27 novembro 2019

Ainda sobre George Teles -- II -- por Joaquim Pinheiro (*)


- Continuação do texto "Jovem cratense -- Um Herói",   postado em 22.11.2019 -
Uma das "ruas-ladeiras" que dá acesso ao Bairro do Seminário, em Crato, recebeu o nome de Rua José George Teles Sampaio

“A explosão destruiu a popa do velho cruzador, levantou uma enorme coluna d’água, partiu o mastro maior, tirou a vida de uma centena de homens (de imediato), feriu gravemente outros 50 e converteu a vida dos não afetados em um pandemônio”. Dessa forma os escritores argentinos Carlos de Napoli e Juan Salinas iniciam o capítulo do livro “Ultramar Sur – a última operação secreta do 3º Reich” descrevendo o afundamento do Cruzador Bahia, ocorrido no dia 04.07.1945. Convém lembrar que neste navio estava o cratense George Teles Sampaio.

O Sr. Álvaro Sampaio Andrade, pai de George, tomou conhecimento da tragédia antes da divulgação oficial. É que o pessoal subalterno da marinha, inconformado com a omissão dos comandantes e as tentativas de “abafar” a notícia, avisaram aos parentes dos tripulantes. Seu Álvaro na mesma hora pegou um carro e partiu do Crato para Recife em busca de informações. Dirigiu-se diretamente à sede do comando naval. Foi recebido pelo oficial do dia que lhe pediu para aguardar pois ainda não sabiam o que tinha acontecido.  No quartel seu Álvaro encontrou outros parentes de tripulantes, todos extremamente preocupados. Entre eles, a noiva aflita de um oficial, acompanhada dos pais, cujo casamento estava marcado para o próximo mês. Não houve a cerimônia. O noivo morreu na explosão.

No dia seguinte à chegada ao Recife, Seu Álvaro soube da chegada dos primeiros sobreviventes, todos em estado grave. Juntamente com os outros parentes, dirigiu-se ao hospital naval. Conseguiu falar com algumas vítimas e soube que seu filho havia sido resgatado com vida mas fora levado para outro hospital.  Dirigiu-se então para o Hospital Centenário, e lá localizou George Teles, ainda vivo, mas inconsciente.

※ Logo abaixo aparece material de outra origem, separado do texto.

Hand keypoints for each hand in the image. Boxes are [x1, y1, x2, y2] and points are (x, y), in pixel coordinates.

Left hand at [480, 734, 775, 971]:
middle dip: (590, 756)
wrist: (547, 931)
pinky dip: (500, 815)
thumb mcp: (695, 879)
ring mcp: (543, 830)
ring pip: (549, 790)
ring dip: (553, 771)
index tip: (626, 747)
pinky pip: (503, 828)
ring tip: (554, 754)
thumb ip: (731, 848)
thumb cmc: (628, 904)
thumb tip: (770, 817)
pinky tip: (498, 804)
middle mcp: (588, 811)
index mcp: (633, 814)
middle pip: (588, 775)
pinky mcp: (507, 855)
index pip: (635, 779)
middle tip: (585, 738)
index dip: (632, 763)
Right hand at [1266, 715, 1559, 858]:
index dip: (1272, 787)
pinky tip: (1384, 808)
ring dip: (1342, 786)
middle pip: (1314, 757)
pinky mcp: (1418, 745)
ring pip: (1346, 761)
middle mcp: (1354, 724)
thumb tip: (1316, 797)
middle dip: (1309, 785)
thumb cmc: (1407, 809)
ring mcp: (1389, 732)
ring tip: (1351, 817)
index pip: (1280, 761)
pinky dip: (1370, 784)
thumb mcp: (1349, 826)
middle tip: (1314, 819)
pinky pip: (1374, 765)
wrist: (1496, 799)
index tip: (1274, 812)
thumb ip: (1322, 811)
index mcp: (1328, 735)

Dos sobreviventes “Seu” Álvaro colheu os seguintes detalhes:


 1 – George havia saído da sala de máquinas minutos antes da explosão e não foi diretamente atingido pelo torpedo;

2 – ao invés de tentar escapar no primeiro momento, como a maioria dos colegas, e ignorando os apelos de outros marinheiros, retornou a sala de máquinas e socorreu dois colegas, um em estado de choque que teve de ser carregado e o outro, seu superior imediato, ferido, com fratura exposta no braço;

3 – alcançou o bote salva-vidas tão exausto que não teve forças para subir. Foi puxado pelos outros sobreviventes. Passou parte do primeiro dia dormindo, os colegas o viravam de lado para minimizar os efeitos do sol. Acordou no final da tarde, quando o pouco da água doce disponível se esgotou;

4 – a primeira noite ficou de vigia, tentando avistar alguma embarcação para resgatá-los e cuidando para que colegas não caíssem no mar rodeado por tubarões;

5 – no terceiro dia deu sinais de delírios, típicos de desidratação elevada. Começou a ter visões irrealistas, afirmava que a mãe, junto com N. Sra. da Penha, estava vindo salvá-lo. Várias vezes tentou se jogar no mar pensando que a praia estava próxima. Teve que ser contido pelos companheiros;

6 – no quarto dia, quando resgatado, já estava inconsciente, desidratado, queimadura por todo corpo, com organismo debilitado. Não reagiu ao tratamento, falecendo horas depois;

7 – dos 17 marinheiros do seu bote salva-vidas, apenas 3 sobreviveram;

8 – Se o socorro houvesse chegado um dia antes, possivelmente todos teriam escapado.

Seu Álvaro, constatando a omissão das autoridades navais evidenciada pelo retardamento intencional da operação de busca e salvamento, externou sua indignação em entrevista, cobrando apuração do crime e a punição dos culpados. Teve a coragem de citar o nome do Almirante comandante da marinha no Nordeste, como principal responsável por mais de 300 mortes. Ele teria postergado o início da operação de busca e salvamento.

Como consequência, Seu Álvaro foi detido e processado pela lei de segurança nacional. Na época o Brasil ainda vivia sob a ditadura de Getúlio Vargas. Posteriormente, após a queda de Getúlio Vargas, o processo foi arquivado.

(*) Joaquim Pinheiro. Economista, funcionário aposentado do Banco Central do Brasil.